Sedans are more fuel efficient. Sedans usually weigh hundreds of pounds less than SUVs. And they are far more aerodynamic — a critical advantage for fuel economy. Sedans can typically beat a comparable SUV by several miles per gallon. A midsize non-hybrid Honda Accord gets up to 30 mpg city and 38 highway, while a compact Honda CR-V is rated at 28 city, 34 highway. (The two models have identical passenger volume.) The CR-V is one of the best SUVs on the market, and its mileage is very good. But the Accord is better yet.
Sedans cost less. The price difference between a sedan and SUV can be thousands of dollars, plus don't forget the additional interest costs over the life of a car loan. In 2020, before it was discontinued in the U.S., the Ford Fusion’s starting price was $23,170. A compact Ford Escape, which has similar passenger volume, cost $1,700 more that year, at $24,885. The Escape in 2022 now costs $26,760. The average transaction price for a new vehicle today is over $45,000 — that's due in part to high demand and scarce supply, but also because expensive SUVs and trucks have come to dominate sales.
Sedans have trunks, where you can safely store your belongings, declutter your passenger cabin and hide valuables from the bad guys.
Sedans have quieter cabins. The three-box design means road noise from the rear wheels is isolated in the trunk, as opposed to the open cargo area of an SUV.
Sedans are better-looking. Have you noticed how SUVs look a lot alike? It’s harder for designers to make their two-box body style distinctive, which may be why we’re seeing a flurry of “coupe” sloped-roof SUVs hitting the market, or the “floating roof” trend. The sedan format has been the basis of distinctive and varied automotive designs for 100 years.

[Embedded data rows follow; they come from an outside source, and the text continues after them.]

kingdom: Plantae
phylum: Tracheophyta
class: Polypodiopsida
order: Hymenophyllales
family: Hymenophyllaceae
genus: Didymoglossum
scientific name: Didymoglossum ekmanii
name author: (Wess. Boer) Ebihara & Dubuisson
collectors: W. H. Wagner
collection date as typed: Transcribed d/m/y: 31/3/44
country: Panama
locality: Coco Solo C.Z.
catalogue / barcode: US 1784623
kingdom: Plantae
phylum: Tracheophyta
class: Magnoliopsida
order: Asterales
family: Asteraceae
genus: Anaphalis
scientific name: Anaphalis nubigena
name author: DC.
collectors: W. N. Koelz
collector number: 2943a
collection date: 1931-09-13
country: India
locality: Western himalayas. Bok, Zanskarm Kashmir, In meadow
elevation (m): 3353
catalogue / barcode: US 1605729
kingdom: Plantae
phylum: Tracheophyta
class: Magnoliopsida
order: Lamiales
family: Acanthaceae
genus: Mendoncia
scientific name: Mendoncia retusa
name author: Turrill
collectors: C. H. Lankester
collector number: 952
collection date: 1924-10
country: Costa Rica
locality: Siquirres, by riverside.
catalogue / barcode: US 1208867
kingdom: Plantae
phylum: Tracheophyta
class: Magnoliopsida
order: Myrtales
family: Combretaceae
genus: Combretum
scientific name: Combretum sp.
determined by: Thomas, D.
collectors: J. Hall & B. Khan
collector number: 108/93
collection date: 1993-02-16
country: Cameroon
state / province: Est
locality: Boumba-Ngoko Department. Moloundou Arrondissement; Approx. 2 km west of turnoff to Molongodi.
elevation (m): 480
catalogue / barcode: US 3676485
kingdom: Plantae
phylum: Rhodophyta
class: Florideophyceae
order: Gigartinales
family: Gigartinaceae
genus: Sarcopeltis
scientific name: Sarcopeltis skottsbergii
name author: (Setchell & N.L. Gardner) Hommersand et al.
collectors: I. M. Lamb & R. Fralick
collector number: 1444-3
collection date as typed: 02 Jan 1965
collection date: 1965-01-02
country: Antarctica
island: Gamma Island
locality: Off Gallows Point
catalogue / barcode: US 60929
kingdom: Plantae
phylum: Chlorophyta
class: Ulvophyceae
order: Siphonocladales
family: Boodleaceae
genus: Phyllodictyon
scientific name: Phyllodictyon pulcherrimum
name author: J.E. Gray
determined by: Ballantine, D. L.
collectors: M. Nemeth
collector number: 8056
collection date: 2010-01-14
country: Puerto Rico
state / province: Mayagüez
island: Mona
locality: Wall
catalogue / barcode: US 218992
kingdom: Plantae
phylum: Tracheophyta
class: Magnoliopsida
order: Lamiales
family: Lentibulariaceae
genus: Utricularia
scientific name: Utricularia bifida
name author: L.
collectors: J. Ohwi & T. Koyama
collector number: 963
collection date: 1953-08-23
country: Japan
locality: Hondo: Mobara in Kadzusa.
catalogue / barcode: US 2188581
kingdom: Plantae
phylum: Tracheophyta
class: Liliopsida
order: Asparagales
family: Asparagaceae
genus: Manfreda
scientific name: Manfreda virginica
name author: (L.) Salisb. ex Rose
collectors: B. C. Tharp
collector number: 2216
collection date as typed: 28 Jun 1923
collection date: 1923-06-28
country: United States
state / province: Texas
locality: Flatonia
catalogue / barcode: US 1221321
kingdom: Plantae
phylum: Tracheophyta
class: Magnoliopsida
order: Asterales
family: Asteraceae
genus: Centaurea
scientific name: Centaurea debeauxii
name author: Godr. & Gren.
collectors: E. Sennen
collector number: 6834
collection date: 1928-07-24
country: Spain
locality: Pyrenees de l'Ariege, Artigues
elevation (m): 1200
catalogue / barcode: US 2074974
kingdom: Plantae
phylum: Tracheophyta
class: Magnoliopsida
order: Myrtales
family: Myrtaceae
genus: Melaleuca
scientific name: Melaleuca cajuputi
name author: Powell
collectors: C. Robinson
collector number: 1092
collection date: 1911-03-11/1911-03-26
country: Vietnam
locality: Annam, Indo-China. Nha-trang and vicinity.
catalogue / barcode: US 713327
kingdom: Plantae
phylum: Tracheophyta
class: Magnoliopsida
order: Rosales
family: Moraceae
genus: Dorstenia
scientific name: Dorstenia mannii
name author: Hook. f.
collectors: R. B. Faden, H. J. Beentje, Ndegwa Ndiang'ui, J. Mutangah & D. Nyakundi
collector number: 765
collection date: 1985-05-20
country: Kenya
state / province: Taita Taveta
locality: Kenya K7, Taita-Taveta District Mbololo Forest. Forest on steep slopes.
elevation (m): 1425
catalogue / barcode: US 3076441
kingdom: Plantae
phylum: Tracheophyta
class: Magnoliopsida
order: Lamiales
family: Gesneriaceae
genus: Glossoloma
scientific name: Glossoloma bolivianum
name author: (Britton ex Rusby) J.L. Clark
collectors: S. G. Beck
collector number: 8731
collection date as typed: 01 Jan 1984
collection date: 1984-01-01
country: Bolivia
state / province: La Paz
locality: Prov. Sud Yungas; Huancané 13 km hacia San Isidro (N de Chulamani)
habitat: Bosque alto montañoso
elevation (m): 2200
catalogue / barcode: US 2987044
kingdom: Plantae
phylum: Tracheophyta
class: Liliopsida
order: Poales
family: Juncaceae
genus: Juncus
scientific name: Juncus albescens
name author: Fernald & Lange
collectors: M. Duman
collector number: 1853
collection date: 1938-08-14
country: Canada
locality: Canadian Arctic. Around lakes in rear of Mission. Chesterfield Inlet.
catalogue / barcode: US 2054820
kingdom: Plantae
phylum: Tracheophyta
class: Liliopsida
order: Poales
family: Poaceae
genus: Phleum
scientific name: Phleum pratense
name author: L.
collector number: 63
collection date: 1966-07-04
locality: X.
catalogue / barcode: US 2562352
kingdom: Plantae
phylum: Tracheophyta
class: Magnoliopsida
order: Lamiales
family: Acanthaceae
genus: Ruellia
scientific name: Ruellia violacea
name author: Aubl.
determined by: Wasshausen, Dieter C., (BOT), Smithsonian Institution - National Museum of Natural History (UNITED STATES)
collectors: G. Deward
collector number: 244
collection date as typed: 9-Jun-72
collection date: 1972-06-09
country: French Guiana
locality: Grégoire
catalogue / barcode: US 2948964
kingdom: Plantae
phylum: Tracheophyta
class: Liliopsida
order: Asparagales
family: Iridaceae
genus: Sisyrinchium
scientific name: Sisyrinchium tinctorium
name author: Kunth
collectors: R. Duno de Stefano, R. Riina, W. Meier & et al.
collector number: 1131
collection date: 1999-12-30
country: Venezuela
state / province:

A sedan isn’t perfect. It can’t always haul large cargo items like an SUV (or station wagon) can. Buyers often say they want a truck or SUV for its ride height and “commanding view” of traffic, and a sedan can’t offer that. Though when many, if not most, of the vehicles that surround you are also elevated, that perceived advantage is canceled out. Buyers also say they want an SUV for all-wheel drive, which for many people in many parts of the country is buying for an extreme use case. Few SUVs ever actually go off-road, and FWD cars perform admirably in snow. But if AWD is truly needed, many sedans offer it.
Future of the sedan
The public might yet come back around. For one thing, the conversion to electric powertrains makes intriguing new designs possible. EV powertrains take up less room, so they free up greater interior passenger volume. Also, high gas prices and the scarcity of more popular vehicles might cause buyers to take a second look at sedans.
And, as the current car-buying generation ages out, market research hints at why so many automakers are bucking market trends and keeping sedans in their lineup. SUV buyers tend to skew a bit older, and a 2019 study by Nissan showed that millennials are overwhelmingly interested in sedans. It seems like nobody wants to drive what their parents drove. But they might just wind up driving the kind of cars their grandparents once enjoyed.